The Precourt Institute for Energy is expected to fund seven or eight new faculty positions and create fellowships to support graduate students in the sector. Two existing energy research centers, The Global Climate and Energy Project and the Precourt Institute for Energy Efficiency, will be rolled into the new institute.
Stanford Almunus Jay Precourt donated $50 million towards the new Precourt Institute for Energy. Thomas Steyer, managing partner of Farallon Capital Management, and his wife, Kat Taylor, donated $40 million to create a new research center as part of the institute, the TomKat Center for Sustainable Energy.
Other donors include Douglas Kimmelman of Energy Capital Partners; Michael Ruffatto of North American Power Group, and the Schmidt Family Foundation.
The university says the new facility plans to draw on scientific expertise from the campus and across the globe.
"Addressing the challenge of energy will require research on a wide range of issues, from energy efficiency, to development and deployment of renewable sources, to reducing the effect of fossil fuels," Stanford President John Hennessy said in a release.
Lynn Orr, a professor in energy resources engineering, was named director of the new institute, which will function as an independent laboratory.

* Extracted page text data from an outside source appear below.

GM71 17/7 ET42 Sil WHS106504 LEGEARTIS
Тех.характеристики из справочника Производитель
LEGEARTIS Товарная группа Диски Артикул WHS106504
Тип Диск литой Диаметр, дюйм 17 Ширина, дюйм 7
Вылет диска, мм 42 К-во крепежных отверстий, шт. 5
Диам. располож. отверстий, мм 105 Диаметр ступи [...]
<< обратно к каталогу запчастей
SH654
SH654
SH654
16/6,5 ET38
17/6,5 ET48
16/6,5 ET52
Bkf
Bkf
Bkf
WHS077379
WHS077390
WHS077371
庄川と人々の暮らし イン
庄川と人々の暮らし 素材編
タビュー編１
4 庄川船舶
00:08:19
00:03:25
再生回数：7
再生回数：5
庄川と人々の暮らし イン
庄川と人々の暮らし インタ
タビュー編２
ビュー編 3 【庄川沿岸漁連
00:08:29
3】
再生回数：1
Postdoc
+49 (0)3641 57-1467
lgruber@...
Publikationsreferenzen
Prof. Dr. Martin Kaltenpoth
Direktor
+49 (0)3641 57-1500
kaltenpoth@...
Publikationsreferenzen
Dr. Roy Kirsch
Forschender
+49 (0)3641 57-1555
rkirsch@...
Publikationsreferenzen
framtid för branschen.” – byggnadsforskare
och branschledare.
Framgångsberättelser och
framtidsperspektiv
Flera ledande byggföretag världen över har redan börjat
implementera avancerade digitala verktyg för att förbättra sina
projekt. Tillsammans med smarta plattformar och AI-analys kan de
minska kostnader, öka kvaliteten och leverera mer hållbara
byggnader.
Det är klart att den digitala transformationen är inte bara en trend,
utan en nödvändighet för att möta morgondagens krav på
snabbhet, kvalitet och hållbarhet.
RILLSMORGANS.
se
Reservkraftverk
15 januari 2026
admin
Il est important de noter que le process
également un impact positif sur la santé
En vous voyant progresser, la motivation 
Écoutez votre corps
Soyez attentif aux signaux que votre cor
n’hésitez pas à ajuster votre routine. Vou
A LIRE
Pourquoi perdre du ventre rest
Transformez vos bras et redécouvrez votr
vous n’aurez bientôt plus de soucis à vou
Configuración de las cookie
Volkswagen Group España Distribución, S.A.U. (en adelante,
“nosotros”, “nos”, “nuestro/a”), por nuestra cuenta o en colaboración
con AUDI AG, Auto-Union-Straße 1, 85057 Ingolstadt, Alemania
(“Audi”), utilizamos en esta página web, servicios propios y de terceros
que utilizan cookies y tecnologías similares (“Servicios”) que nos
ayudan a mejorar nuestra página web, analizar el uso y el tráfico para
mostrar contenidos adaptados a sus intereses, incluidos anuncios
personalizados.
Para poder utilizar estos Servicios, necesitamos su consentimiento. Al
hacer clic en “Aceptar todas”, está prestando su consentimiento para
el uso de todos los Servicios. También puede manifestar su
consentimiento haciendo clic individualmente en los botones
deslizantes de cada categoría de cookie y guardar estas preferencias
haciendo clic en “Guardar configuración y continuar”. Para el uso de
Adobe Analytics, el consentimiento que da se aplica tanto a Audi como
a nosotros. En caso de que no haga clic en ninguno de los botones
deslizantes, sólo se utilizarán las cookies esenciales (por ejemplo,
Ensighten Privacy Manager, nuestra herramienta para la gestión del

Orr has been the director of Stanford's Global Climate and Energy Project, where 40 research projects are attempting to find ways to reduce greenhouse gas emissions associated with energy. Its portfolio includes biomass energy conversions, advanced batteries, fuel cells, advanced combustion, and carbon capture and storage.
Stanford currently spends $30 million a year on energy research through the Precourt Institute for Energy Efficiency, founded in October 2006 through a gift from Precourt, an executive at Halliburton. That has now been renamed the Precourt Center for Energy Efficiency as part of its role in the new institute.